### Prompt A
Update the Cory Maye article from "Pafford, for example, first" up to and including "a planned interview.", putting "police raid" wherever "raid" appears.
### Prompt B
Write the next part of the article about Cory Maye's release, picking up after its last sentence.

### Text provided
┄┄┄┄┄┄┄┄┄┄┄┄┄┄┄┄┄┄┄┄

There have been other changes over the last 10 years. Maye's daughter Ta'corriana, the 18-month old baby who slept on his bed the night of the raid --- the child Maye says he was defending -- is now a playful, mischievous, camera-friendly 12-year-old. Bob Evans, who was fired as the Prentiss public defender for his decision to defend Maye, still has a criminal defense practice just across the street from the Lawrence County courthouse. But he's also now a member of the Mississippi legislature. Two of Maye's main defenders from D.C. law firm Covington & Burling, Abe Pafford and Ben Vernia, have since left to start their own practices. A third, Jessica Gabel, now teaches law at Georgia State University.

WATCH CORY MAYE'S FIRST VIDEO INTERVIEW AFTER BEING RELEASED FROM JAIL:

There are a lot of themes in Maye's story. It is a story about the drug war, about the death penalty, about race and class in the South. It's a story about the inadequacies of the criminal justice system, and it's a story about the conflict between a man's right to defend his home and a creeping tendency of police departments in America to serve routine search warrants by breaking down doors. But looking back over the last five-and-a-half years, here among Maye's party of aunts, uncles, cousins, brothers and sisters, the most poignant moments that come to mind all seem to revolve around family.

Pafford, for example, first read about Maye's case on the conservative website National Review Online. Pafford has a daughter the same age as Ta'corianna and immediately empathized with Maye after pondering what he'd have done if he had been in Maye's position the night of the raid. Evans says that the first thing he thought about upon hearing about the raid was his own son, who is Maye's age and went to school with Maye. That Evans has become a paternal figure for Maye becomes clear when you see the two interact. A half day before the warm embrace when Maye was at a loss for words, for example, I listened to Evans give Maye a fatherly berating for forgetting to call me back for a planned interview.

For the decade he was in prison, Dorothy Maye was torn between preserving his room for the day she hoped he'd be free, and watching his kids, her grandkids, ask questions, then break into tears, when they'd see their daddy's old bedroom. She is all hugs and smiles today. She's also celebrating her 60th birthday.

Maye's father, Robert Brown, was absent for much of his life, but he returned to his life in Maye's late teens. Brown then emerged shortly after the raid to take charge of Maye's defense. It was Brown who decided to eschew Evans, the public defender, and pool what money the family had to hire Rhonda Cooper, an African-American attorney in Jackson, who convinced Brown that in such a racially-charged case, the family needed a black attorney. Brown's intentions were good, and his instincts may have been right, but the decision backfired. Evans is one of the best defense attorneys in Mississippi. Cooper, who had no death penalty experience, made some critical mistakes and likely cost Maye an acquittal.

┄┄┄┄┄┄┄┄┄┄┄┄┄┄┄┄┄┄┄┄

### Dataset content
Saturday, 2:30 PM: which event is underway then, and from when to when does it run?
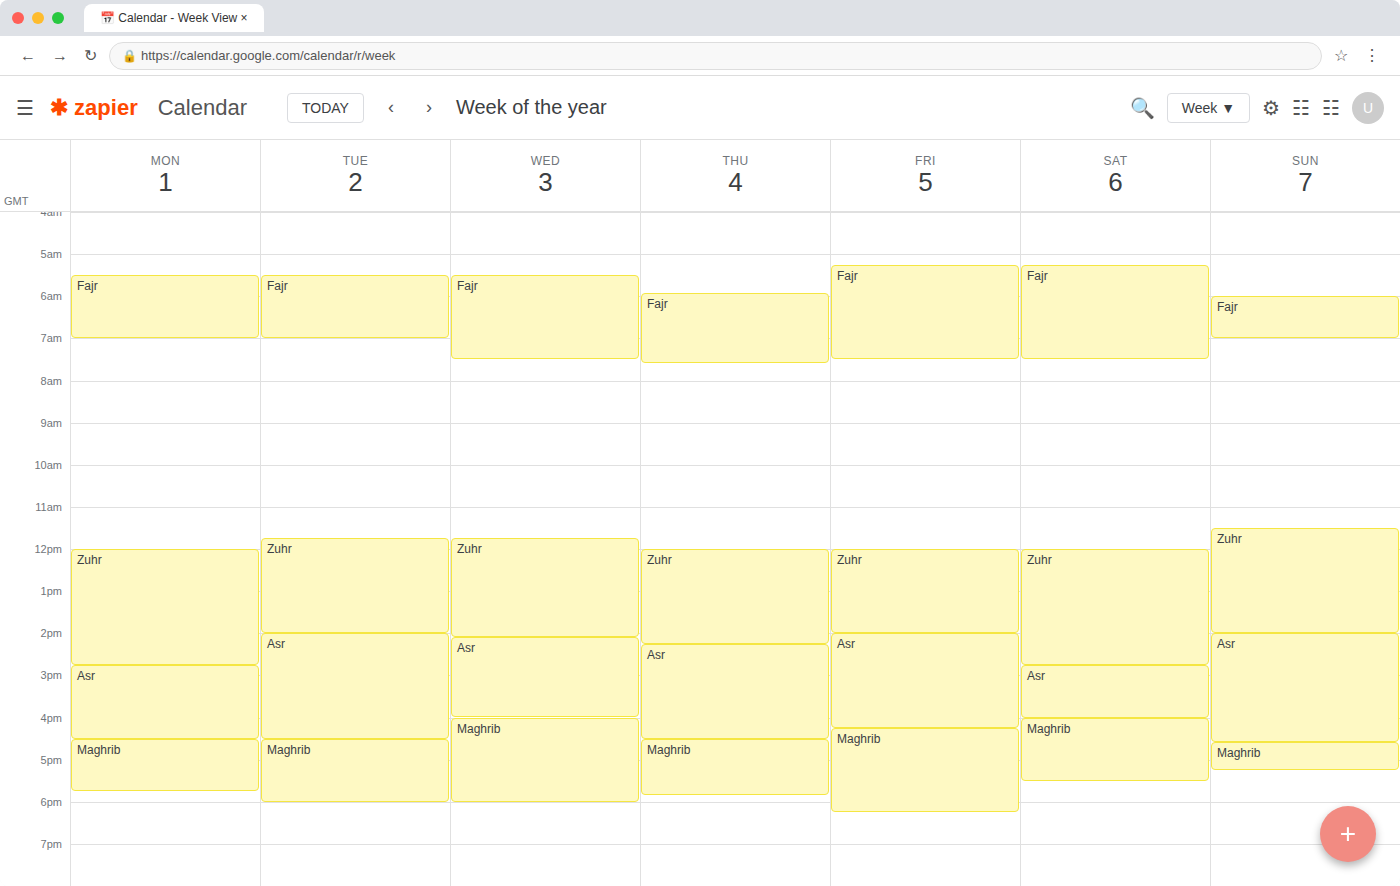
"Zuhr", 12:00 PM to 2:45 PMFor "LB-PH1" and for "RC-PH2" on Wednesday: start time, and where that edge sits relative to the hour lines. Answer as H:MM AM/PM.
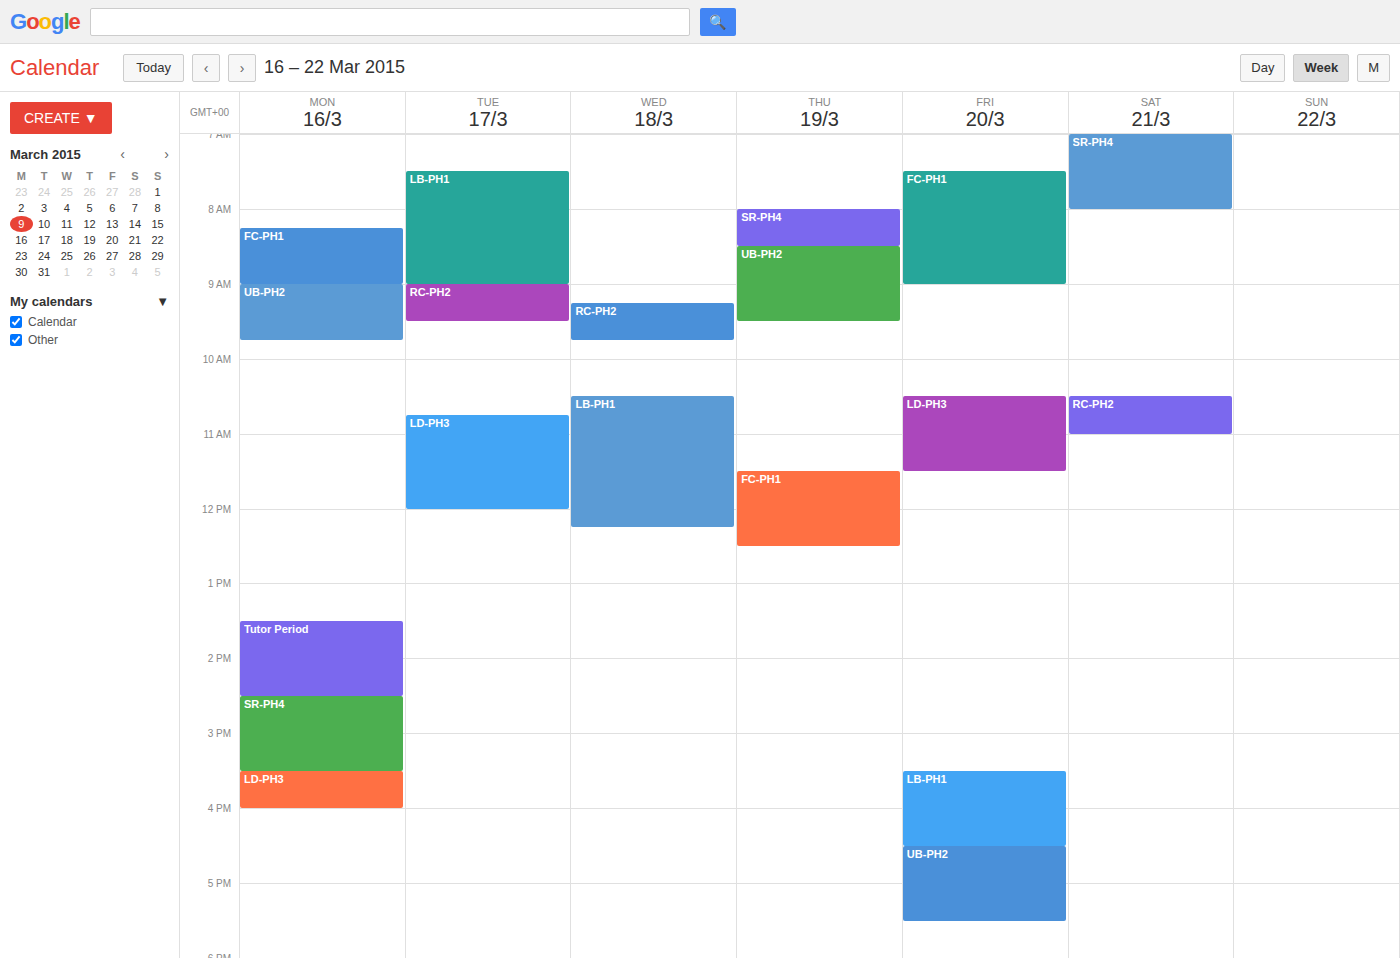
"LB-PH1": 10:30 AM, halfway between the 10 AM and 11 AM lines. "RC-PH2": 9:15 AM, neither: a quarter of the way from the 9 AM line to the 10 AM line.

┄┄┄┄┄┄┄┄┄┄┄┄┄┄┄┄┄┄┄┄

### Expected answer A
Pafford, for example, first read about Maye's case on the conservative website National Review Online. Pafford has a daughter the same age as Ta'corianna and immediately empathized with Maye after pondering what he'd have done if he had been in Maye's position the night of the police raid. Evans says that the first thing he thought about upon hearing about the police raid was his own son, who is Maye's age and went to school with Maye. That Evans has become a paternal figure for Maye becomes clear when you see the two interact. A half day before the warm embrace when Maye was at a loss for words, for example, I listened to Evans give Maye a fatherly berating for forgetting to call me back for a planned interview.

### Expected answer B
Then there's Cory Maye, the father. One of the more moving moments in this saga came during the 2006 hearing in Poplarville, when Mississippi Circuit Court Judge Michael Ewbanks threw out his death sentence. Until that hearing, Maye had been on death row and allowed only "no-contact" visits with his family. That means he could only interact with his kids behind a several-inch-thick plate of glass. No touching, no embracing. Just before that hearing began, Evans called Cory Jr. back to the witness room to see his dad, no glass between them this time. He leapt up, went back for his visit and emerged minutes later with a smile as big as his mouth would hold.

It was also at that hearing that Michelle Longino testified on Maye's behalf. Longino is the grandmother of Ta'corianna and was a character witness for Maye. That in itself is worth appreciating. Here was mother of the woman Maye got pregnant out of wedlock taking a witness stand to attest to what a great father he was to his kids. He cooked for them, she said. He brushed Ta'corianna's hair each morning, laid out her clothes and fed her. There was nothing he wouldn't do for those kids, she said.

In a 2008 interview with Reason.tv, Longino read from one of the cards Maye sent to his daughter on each birthday and on every major holiday. The card is filled with optimism -- it seemed like farfetched optimism at the time -- about how they'd go fishing, eat ice cream and watch TV together once he was free. Over the years, Ta'corianna's mother made efforts to make Cory less of an influence in her daughter's life. That too was an understandable instinct. Black men who kill white cops don't walk out of jail in Mississippi. But for Maye, it was crushing. The irony is heartbreaking. Perhaps it's not the most politically correct thing to write, but too many black kids in America simply don't have fathers. Here's a black man who was by all accounts a doting father. And while serving his punishment for defending his daughter from what he thought was a threat to her safety -- as any father would do -- he could only watch helplessly as she was slowly removed from his life.

But that's in the past now. This afternoon, Maye coaxes his Ta'corianna over from her friends to pose for photos, chides her for sassing, rinses her muddy hands with a hose. She is playful and giddy, casting glances at him all afternoon.

For the family of the late police officer Ron Jones, however, the past is ever-present. At that 2006 hearing in Poplarville, I remember watching Jones' mother press her thumbs to her forehead when hearing again about the details of her son's death. She then shook her head from side to side when Judge Ewbanks announced he was throwing out the death penalty. When Maye was permitted to plead guilty to manslaughter earlier last month, the plea that allowed him to be released, the Jones family wept. Jones also left behind two brothers, one of them a twin. Evans told me that after that hearing he apologized to Ron Jones, Sr., who also was the Prentiss police chief at the time his son was killed.

"I didn't apologize for representing Cory, because that was my job, and I believed and still believe he is innocent," Evans says. "But I apologized for the pain I caused them, intentionally or otherwise. I knew Ron like a son. And I was never unaware of the pain all of this was putting them through. And for that matter, neither was Cory."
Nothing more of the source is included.